- _What this task involves_
From the entries below, please output exactly the lines starting at the one containing "sobresaliente para su propósito." and ending at the one containing "hidráulica.", both included.
*** Opening Task data ***
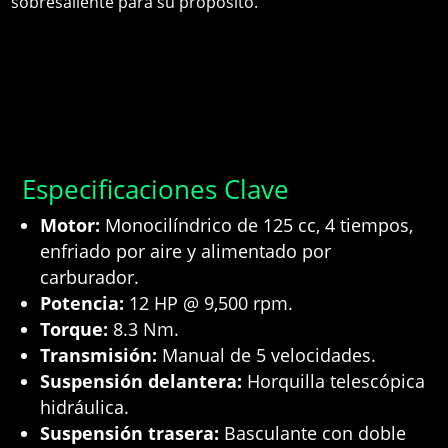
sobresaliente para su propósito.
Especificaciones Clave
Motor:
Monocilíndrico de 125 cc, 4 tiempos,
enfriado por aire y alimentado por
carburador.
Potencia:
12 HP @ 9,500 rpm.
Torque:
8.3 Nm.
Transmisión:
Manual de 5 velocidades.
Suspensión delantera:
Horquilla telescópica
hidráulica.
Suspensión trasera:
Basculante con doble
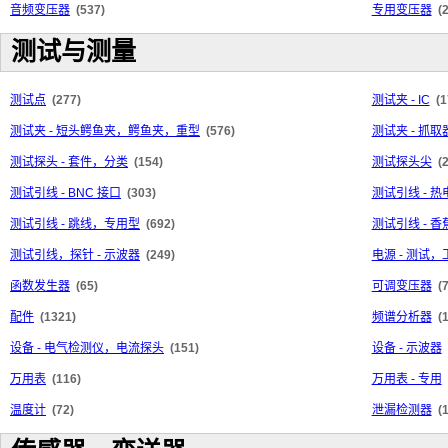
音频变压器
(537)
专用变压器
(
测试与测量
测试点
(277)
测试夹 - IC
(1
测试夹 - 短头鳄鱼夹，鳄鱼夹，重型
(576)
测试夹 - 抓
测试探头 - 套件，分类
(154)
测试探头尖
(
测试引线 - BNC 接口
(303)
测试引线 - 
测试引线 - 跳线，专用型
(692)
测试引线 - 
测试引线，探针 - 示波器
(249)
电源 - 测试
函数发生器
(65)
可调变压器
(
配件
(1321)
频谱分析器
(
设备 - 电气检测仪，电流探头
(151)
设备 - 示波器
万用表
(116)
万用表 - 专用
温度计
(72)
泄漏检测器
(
*** Closing Task data ***
*** Opening Task data ***
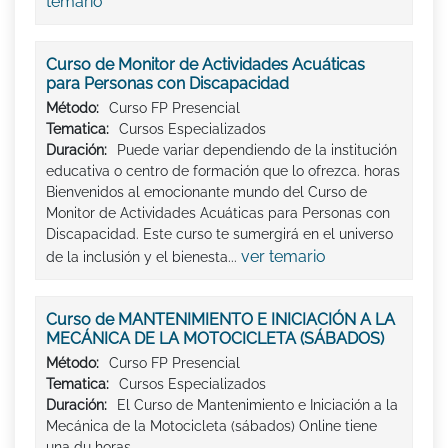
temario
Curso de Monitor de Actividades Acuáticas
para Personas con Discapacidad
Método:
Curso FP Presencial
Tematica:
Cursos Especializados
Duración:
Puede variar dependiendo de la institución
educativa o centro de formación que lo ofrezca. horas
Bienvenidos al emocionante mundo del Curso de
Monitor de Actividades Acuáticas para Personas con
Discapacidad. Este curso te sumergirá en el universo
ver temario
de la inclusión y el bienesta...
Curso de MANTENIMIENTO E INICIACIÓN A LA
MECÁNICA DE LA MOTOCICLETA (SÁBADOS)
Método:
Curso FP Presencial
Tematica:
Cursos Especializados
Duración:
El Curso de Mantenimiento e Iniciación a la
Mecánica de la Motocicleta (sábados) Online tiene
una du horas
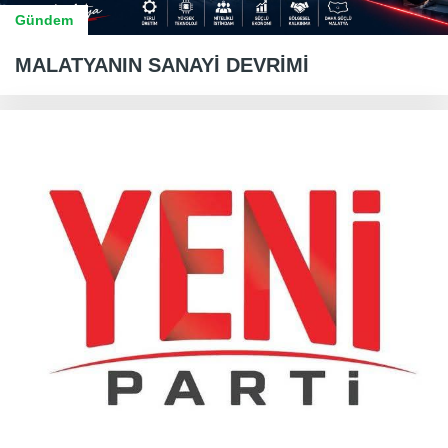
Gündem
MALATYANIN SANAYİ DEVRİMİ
*** Closing Task data ***
- _Exercise answer_
sobresaliente para su propósito.
Especificaciones Clave
Motor:
Monocilíndrico de 125 cc, 4 tiempos,
enfriado por aire y alimentado por
carburador.
Potencia:
12 HP @ 9,500 rpm.
Torque:
8.3 Nm.
Transmisión:
Manual de 5 velocidades.
Suspensión delantera:
Horquilla telescópica
hidráulica.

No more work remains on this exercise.